The government and police accused the hard-line Jamayetul Mujahideen, which wants to introduce strict Islamic law in the Muslim-majority democracy, of staging the attacks targeting the legal system.
"Jamayetul Muhahideen is using Islam's name to kill people. The government has taken a hard stand and will now take an even harder stand," Bangladeshi Prime Minister Khaleda Zia said during a visit to the south.
"This is the first suicide attack in Bangladesh," national police chief Abdul Kaiyum said after the blasts in the south-eastern port city of Chittagong and in Gazipur near the capital Dhaka.
"These were powerful home-made bombs. It seems Jamayetul Mujahideen have stepped up their attacks after we arrested many of their members."
The attacks came two days after security was tightened around embassies in Dhaka following a faxed message in the name of "al Qaeda in South Asia".

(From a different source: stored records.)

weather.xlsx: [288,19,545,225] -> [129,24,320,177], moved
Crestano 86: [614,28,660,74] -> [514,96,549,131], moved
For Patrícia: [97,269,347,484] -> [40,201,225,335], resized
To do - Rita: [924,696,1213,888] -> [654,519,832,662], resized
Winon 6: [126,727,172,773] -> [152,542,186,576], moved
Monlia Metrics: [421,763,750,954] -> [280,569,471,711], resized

Tuesday's first attack was at Chittagong's main court where three people - a suicide bomber and two police officers - died. Five police officers and another would-be suicide bomber were seriously injured, police said.
A Jamayetul Mujahideen activist hurled a bomb into the court and then blew himself up after approaching a police stand at the court, police sub-inspector Rahul Amin said. The second attack targeted the bar association in Gazipur where a suicide bomber wearing lawyers' robes and four others died. Seventeen people were also seriously wounded, Gazipur police officer-in-charge Kamrul Islam told AFP.

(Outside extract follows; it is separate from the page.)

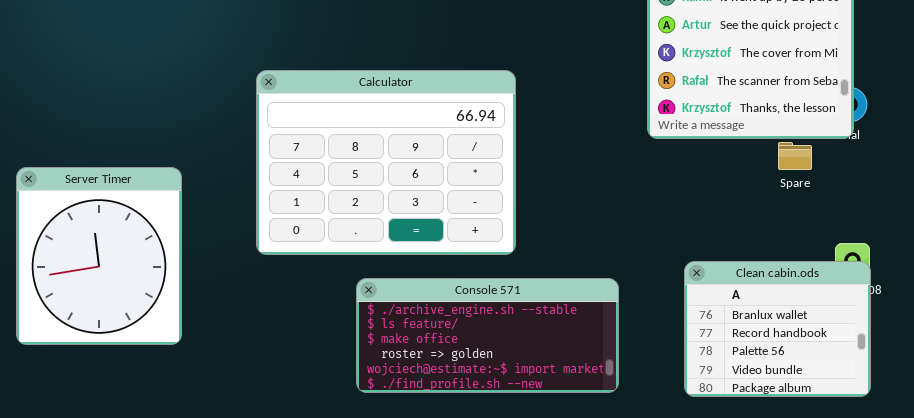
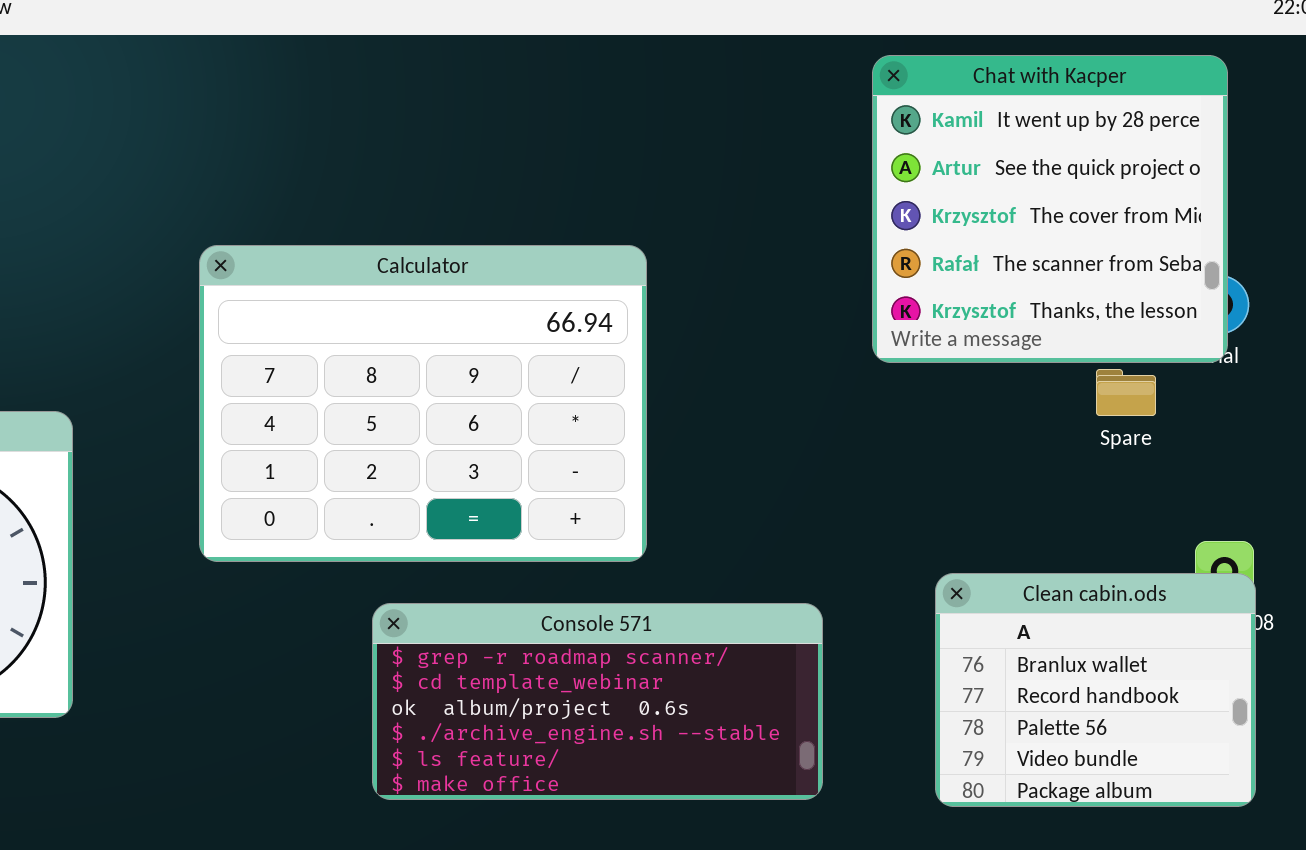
Console 571: [356,278,619,393] -> [372,603,823,800], scrolled up 3 rows

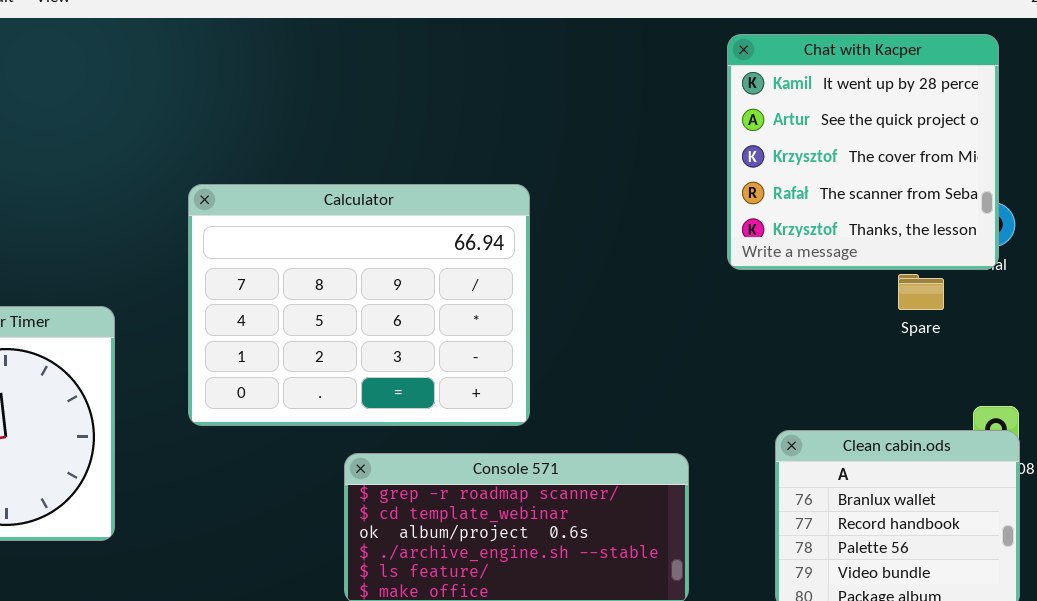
Calculator: [199,245,647,562] -> [188,184,530,426], moved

Two seriously injured people died late Tuesday in Dhaka Medical College to bring the death toll to 10, duty doctor Arif Hossain told AFP. The surviving bomber was in intensive care in hospital in Chittagong.
"I attacked the Chittagong court by the order of Allah," said Abul Bashar, 19, who lost both legs as he detonated a bomb strapped to his body. "I did not do any wrong in carrying out the suicidal attack," he told the official BSS news agency from his hospital bed. "I did the right thing."
Before the latest blasts Jamayetul Mujahideen had been linked to a wave of attacks on courts and other official buildings nation-wide that had killed seven people since August, including two judges earlier this month.
Leaflets bearing the group's name and calling for Islamic law have been found at previous blast sites. A similar leaflet was found at the scene of Tuesday's blast in Chittagong, police said.